Но нет! В последних лучах северного солнца сгоняли активисты вброд на материк, на подстанцию, попутно присматривая два провода телеграфных неразорванных. Чтоб исправно на столбах висели: на изоляторах не разбитых молниями и камнями из-под бывших хулиганствующих пионеров; не перекручивались, наконец. Подключили на живую, в пыльные чужие пакетники. Те — старые, бакелитовый корпус у них заслуженный. Столько мух засиделось на них в годы былые, жирные, когда толпы молодых комсомольцев ломились за северными надбавками! И не придуряться по землям новым, а вкалывать на социалистических стройках и передовых буровых.
Потекли электрончики по древним проводам телеграфным. Те запели и зазвенели. Ну, вольт девяносто из двухсот двадцати добралось до острова, отчаянно сопротивляясь физическому сопротивлению стальной проволоки. Засветилась гирлянда грязно-жёлтым лунным унылым светом, слишком слабым, чтобы отбрасывать тень.

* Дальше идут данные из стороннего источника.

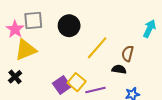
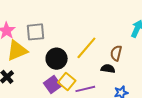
gray square: (33, 21) -> (35, 32), moved
black circle: (69, 26) -> (57, 59), moved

Плюнул я и пошёл в палатку под светодиодным фонариком свою «Роман-газету» читать.
Федя у них самый смышлёный. Единственный фиксик из автобуса. Остальные — обыкновенные фигсики. Чего не попросишь — фиг получишь. А Фёдор забрался на телеграфный столб, примотал к нему шест с заведомо закреплённым усилителем сотовой связи. Затренькали телефоны у девчонок. Манька накладным ногтем зелёный шарик сдвигает, на громкую связь переключает, оттуда тенорок такой саксаульный:
— Манька, ты где, вообще? Я тебя чёт заждался встречать уже.
— На земле, на этой… Новой.
— А что ты там делаешь?
— Туса тут у нас. Тут и Витёк-программист, и Хасанчик со своей колбаснёю. Анарекса Ксю с Натэлкой-Хатэлкой. Глиста Алиса с Шурликом-Мурликом. Завтра Ненайдула с Бадьяром подскочат.
— Ни фига-се у вас…
— А ты где?
— Я на Бали.
— А-а, — заскучала Манька.
— Тогда я лечу к вам!
— Давай.
— А какой у вас аэропорт?
— Какой аэропорт? — обращается к туристам: — Ребята, какой тут аэропорт?
— Да какой здесь аэропорт? Тут — дамба, две избушки покосившихся, три столба телеграфных.
— Слышишь, Пусик? Тут дамба и столбы. Ну, эти… Телеграммные.
— Я найду.
— Конечно, найдёшь. Жду!
Маня у автобусных — командирша, жандармша. Всяк слушается её, прислуживает, растолковывает ей, расталкивая других. Настоящая атаманша. Атаманьша. Однажды назвал её при всех Атаманей — с лёгкой руки прикипело.
Ох и типажная публика, даже присматриваться не надо. Обезкефиренное, обезпионеренное и обезкомсомоленное поколение выродилось в некромодернистов. У девок губищи распухшие, словно велосипедным насосом накачанные. Даром что ниппель не торчит наружу. Зато в ноздрях проволока. Размашистые брови нарисованы гуталином. Велюр нежной кожицы девичьей обильно покрыт струпьями партаков: вон, глиста Алиса руки тянет, тушью целиком закрашенные, к шее хахаля своего, Шурика. А ведь у неё ещё и Горгона меж сосков намалёвана, а что, места полно, груди там нет совсем. А у ейного Шурлика-Мурлика — так и вовсе полкорпуса разрисованы гадами с их ядовитыми глазками, «ви»-образными язычками и кольчатыми хвостищами.
Причесал ногтями свою всклокоченную приусадебность, набрался адреналину неслыханной наглости, сделал Атамане замечание:
— Уважаемая Маня! Вы же по образу и подобию божьему слеплены. И ведь как ладно скроены! Фигурка у вас волнительная. Кожица ваша нежная, персиковая. Зачем вам на теле рисунки эти бесовские? Они же унижают вас. Пачкают. Неужели вы не понимаете! Ну, представьте, если на портрете Моны Лизы в музее посетители начнут автографы оставлять. Ну, ведь то же самое!